Data to use:
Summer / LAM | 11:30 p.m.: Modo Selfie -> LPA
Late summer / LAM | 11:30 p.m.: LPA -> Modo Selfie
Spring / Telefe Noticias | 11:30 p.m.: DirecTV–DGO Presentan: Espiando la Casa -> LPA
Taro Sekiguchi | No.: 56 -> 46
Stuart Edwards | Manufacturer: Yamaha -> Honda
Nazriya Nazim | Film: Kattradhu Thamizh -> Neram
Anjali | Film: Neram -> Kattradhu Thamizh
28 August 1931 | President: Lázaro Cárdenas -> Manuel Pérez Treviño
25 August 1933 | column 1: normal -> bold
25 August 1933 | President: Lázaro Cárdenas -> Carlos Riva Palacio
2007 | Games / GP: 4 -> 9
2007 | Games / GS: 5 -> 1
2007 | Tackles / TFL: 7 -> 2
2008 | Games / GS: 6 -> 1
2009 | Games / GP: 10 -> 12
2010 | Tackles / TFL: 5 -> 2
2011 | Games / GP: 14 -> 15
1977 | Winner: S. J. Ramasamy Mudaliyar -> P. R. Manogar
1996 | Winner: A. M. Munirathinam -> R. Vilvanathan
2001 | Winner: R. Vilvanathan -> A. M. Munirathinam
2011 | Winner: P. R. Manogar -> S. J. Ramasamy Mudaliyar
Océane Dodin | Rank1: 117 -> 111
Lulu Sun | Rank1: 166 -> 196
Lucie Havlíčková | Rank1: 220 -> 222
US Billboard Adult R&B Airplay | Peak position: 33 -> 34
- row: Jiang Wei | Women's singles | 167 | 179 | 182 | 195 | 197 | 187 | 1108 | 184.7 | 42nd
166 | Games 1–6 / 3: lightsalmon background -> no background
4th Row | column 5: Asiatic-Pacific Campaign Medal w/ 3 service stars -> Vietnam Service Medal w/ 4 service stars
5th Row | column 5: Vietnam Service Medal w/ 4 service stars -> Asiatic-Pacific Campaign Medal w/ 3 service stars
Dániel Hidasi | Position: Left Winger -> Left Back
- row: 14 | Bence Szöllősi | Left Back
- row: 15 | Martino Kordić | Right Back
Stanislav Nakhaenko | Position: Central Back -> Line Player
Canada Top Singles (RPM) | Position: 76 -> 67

Problem statement: Reproduce all the rows above word for word, one per line and in the same order.

Worked answer:
Summer / LAM | 11:30 p.m.: Modo Selfie -> LPA
Late summer / LAM | 11:30 p.m.: LPA -> Modo Selfie
Spring / Telefe Noticias | 11:30 p.m.: DirecTV–DGO Presentan: Espiando la Casa -> LPA
Taro Sekiguchi | No.: 56 -> 46
Stuart Edwards | Manufacturer: Yamaha -> Honda
Nazriya Nazim | Film: Kattradhu Thamizh -> Neram
Anjali | Film: Neram -> Kattradhu Thamizh
28 August 1931 | President: Lázaro Cárdenas -> Manuel Pérez Treviño
25 August 1933 | column 1: normal -> bold
25 August 1933 | President: Lázaro Cárdenas -> Carlos Riva Palacio
2007 | Games / GP: 4 -> 9
2007 | Games / GS: 5 -> 1
2007 | Tackles / TFL: 7 -> 2
2008 | Games / GS: 6 -> 1
2009 | Games / GP: 10 -> 12
2010 | Tackles / TFL: 5 -> 2
2011 | Games / GP: 14 -> 15
1977 | Winner: S. J. Ramasamy Mudaliyar -> P. R. Manogar
1996 | Winner: A. M. Munirathinam -> R. Vilvanathan
2001 | Winner: R. Vilvanathan -> A. M. Munirathinam
2011 | Winner: P. R. Manogar -> S. J. Ramasamy Mudaliyar
Océane Dodin | Rank1: 117 -> 111
Lulu Sun | Rank1: 166 -> 196
Lucie Havlíčková | Rank1: 220 -> 222
US Billboard Adult R&B Airplay | Peak position: 33 -> 34
- row: Jiang Wei | Women's singles | 167 | 179 | 182 | 195 | 197 | 187 | 1108 | 184.7 | 42nd
166 | Games 1–6 / 3: lightsalmon background -> no background
4th Row | column 5: Asiatic-Pacific Campaign Medal w/ 3 service stars -> Vietnam Service Medal w/ 4 service stars
5th Row | column 5: Vietnam Service Medal w/ 4 service stars -> Asiatic-Pacific Campaign Medal w/ 3 service stars
Dániel Hidasi | Position: Left Winger -> Left Back
- row: 14 | Bence Szöllősi | Left Back
- row: 15 | Martino Kordić | Right Back
Stanislav Nakhaenko | Position: Central Back -> Line Player
Canada Top Singles (RPM) | Position: 76 -> 67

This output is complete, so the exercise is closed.